Provided records:
↓
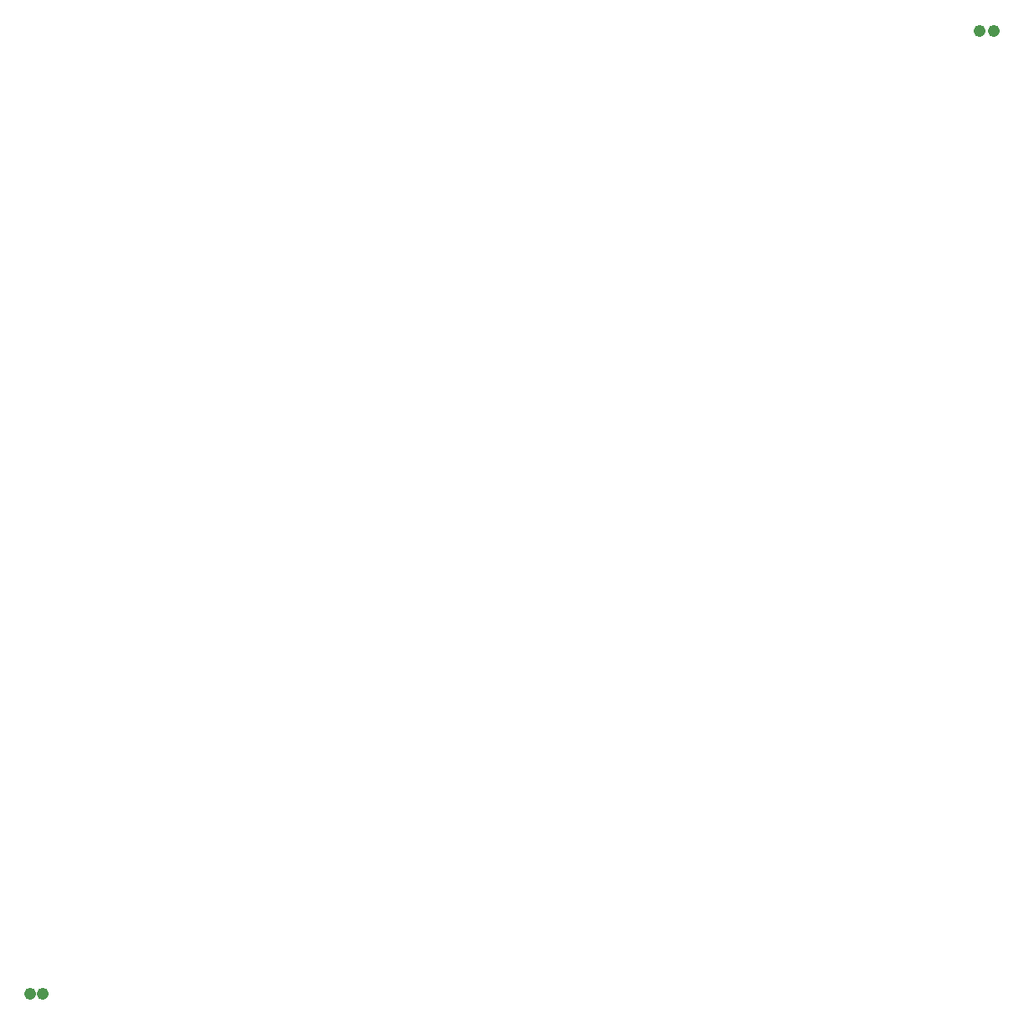
<source format=gbs>
G75*
%MOIN*%
%OFA0B0*%
%FSLAX24Y24*%
%IPPOS*%
%LPD*%
%AMOC8*
5,1,8,0,0,1.08239X$1,22.5*
%
%ADD10C,0.0476*%
D10*
X004461Y001180D03*
X004961Y001180D03*
X042207Y039488D03*
X042770Y039488D03*
M02*

</source>
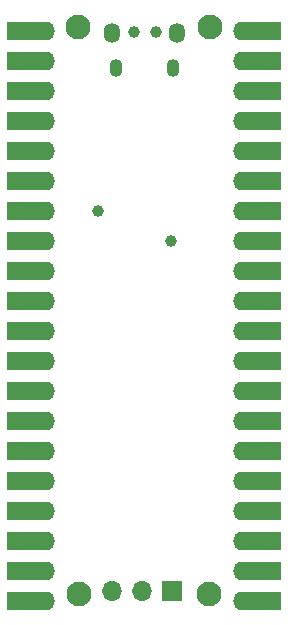
<source format=gbr>
%TF.GenerationSoftware,KiCad,Pcbnew,7.0.7*%
%TF.CreationDate,2023-09-13T09:18:24+07:00*%
%TF.ProjectId,Pico2040-Modular-Rev2-W,5069636f-3230-4343-902d-4d6f64756c61,rev?*%
%TF.SameCoordinates,Original*%
%TF.FileFunction,Soldermask,Bot*%
%TF.FilePolarity,Negative*%
%FSLAX46Y46*%
G04 Gerber Fmt 4.6, Leading zero omitted, Abs format (unit mm)*
G04 Created by KiCad (PCBNEW 7.0.7) date 2023-09-13 09:18:24*
%MOMM*%
%LPD*%
G01*
G04 APERTURE LIST*
%ADD10O,1.350000X1.700000*%
%ADD11O,1.100000X1.500000*%
%ADD12C,2.100000*%
%ADD13R,3.200000X1.600000*%
%ADD14O,1.700000X1.600000*%
%ADD15R,1.700000X1.700000*%
%ADD16O,1.700000X1.700000*%
%ADD17C,1.000000*%
G04 APERTURE END LIST*
D10*
%TO.C,J1*%
X112780000Y-52000000D03*
D11*
X112470000Y-55000000D03*
X107630000Y-55000000D03*
D10*
X107320000Y-52000000D03*
%TD*%
D12*
%TO.C,REF\u002A\u002A*%
X104550000Y-99510000D03*
%TD*%
%TO.C,REF\u002A\u002A*%
X104400000Y-51500000D03*
%TD*%
D13*
%TO.C,J2*%
X100000000Y-51800000D03*
D14*
X101610000Y-51800000D03*
D13*
X100000000Y-54340000D03*
D14*
X101610000Y-54340000D03*
D13*
X100000000Y-56880000D03*
D14*
X101610000Y-56880000D03*
D13*
X100000000Y-59420000D03*
D14*
X101610000Y-59420000D03*
D13*
X100000000Y-61960000D03*
D14*
X101610000Y-61960000D03*
D13*
X100000000Y-64500000D03*
D14*
X101610000Y-64500000D03*
D13*
X100000000Y-67040000D03*
D14*
X101610000Y-67040000D03*
D13*
X100000000Y-69580000D03*
D14*
X101610000Y-69580000D03*
D13*
X100000000Y-72120000D03*
D14*
X101610000Y-72120000D03*
D13*
X100000000Y-74660000D03*
D14*
X101610000Y-74660000D03*
D13*
X100000000Y-77200000D03*
D14*
X101610000Y-77200000D03*
D13*
X100000000Y-79740000D03*
D14*
X101610000Y-79740000D03*
D13*
X100000000Y-82280000D03*
D14*
X101610000Y-82280000D03*
D13*
X100000000Y-84820000D03*
D14*
X101610000Y-84820000D03*
D13*
X100000000Y-87360000D03*
D14*
X101610000Y-87360000D03*
D13*
X100000000Y-89900000D03*
D14*
X101610000Y-89900000D03*
D13*
X100000000Y-92440000D03*
D14*
X101610000Y-92440000D03*
D13*
X100000000Y-94980000D03*
D14*
X101610000Y-94980000D03*
D13*
X100000000Y-97520000D03*
D14*
X101610000Y-97520000D03*
D13*
X100000000Y-100060000D03*
D14*
X101610000Y-100060000D03*
%TD*%
D12*
%TO.C,REF\u002A\u002A*%
X115600000Y-51500000D03*
%TD*%
%TO.C,REF\u002A\u002A*%
X115550000Y-99500000D03*
%TD*%
D15*
%TO.C,J4*%
X112400000Y-99250000D03*
D16*
X109860000Y-99250000D03*
X107320000Y-99250000D03*
%TD*%
D17*
%TO.C,TP4*%
X106100000Y-67100000D03*
%TD*%
%TO.C,TP2*%
X111000000Y-51900000D03*
%TD*%
%TO.C,TP3*%
X112300000Y-69600000D03*
%TD*%
D13*
%TO.C,J3*%
X120000000Y-51800000D03*
D14*
X118390000Y-51800000D03*
D13*
X120000000Y-54340000D03*
D14*
X118390000Y-54340000D03*
D13*
X120000000Y-56880000D03*
D14*
X118390000Y-56880000D03*
D13*
X120000000Y-59420000D03*
D14*
X118390000Y-59420000D03*
D13*
X120000000Y-61960000D03*
D14*
X118390000Y-61960000D03*
D13*
X120000000Y-64500000D03*
D14*
X118390000Y-64500000D03*
D13*
X120000000Y-67040000D03*
D14*
X118390000Y-67040000D03*
D13*
X120000000Y-69580000D03*
D14*
X118390000Y-69580000D03*
D13*
X120000000Y-72120000D03*
D14*
X118390000Y-72120000D03*
D13*
X120000000Y-74660000D03*
D14*
X118390000Y-74660000D03*
D13*
X120000000Y-77200000D03*
D14*
X118390000Y-77200000D03*
D13*
X120000000Y-79740000D03*
D14*
X118390000Y-79740000D03*
D13*
X120000000Y-82280000D03*
D14*
X118390000Y-82280000D03*
D13*
X120000000Y-84820000D03*
D14*
X118390000Y-84820000D03*
D13*
X120000000Y-87360000D03*
D14*
X118390000Y-87360000D03*
D13*
X120000000Y-89900000D03*
D14*
X118390000Y-89900000D03*
D13*
X120000000Y-92440000D03*
D14*
X118390000Y-92440000D03*
D13*
X120000000Y-94980000D03*
D14*
X118390000Y-94980000D03*
D13*
X120000000Y-97520000D03*
D14*
X118390000Y-97520000D03*
D13*
X120000000Y-100060000D03*
D14*
X118390000Y-100060000D03*
%TD*%
D17*
%TO.C,TP1*%
X109200000Y-51900000D03*
%TD*%
M02*

</source>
↑
Looking at the listing above, count every line in which the string "KiCad" appears, and give only that count.

Reply to the exercise: 2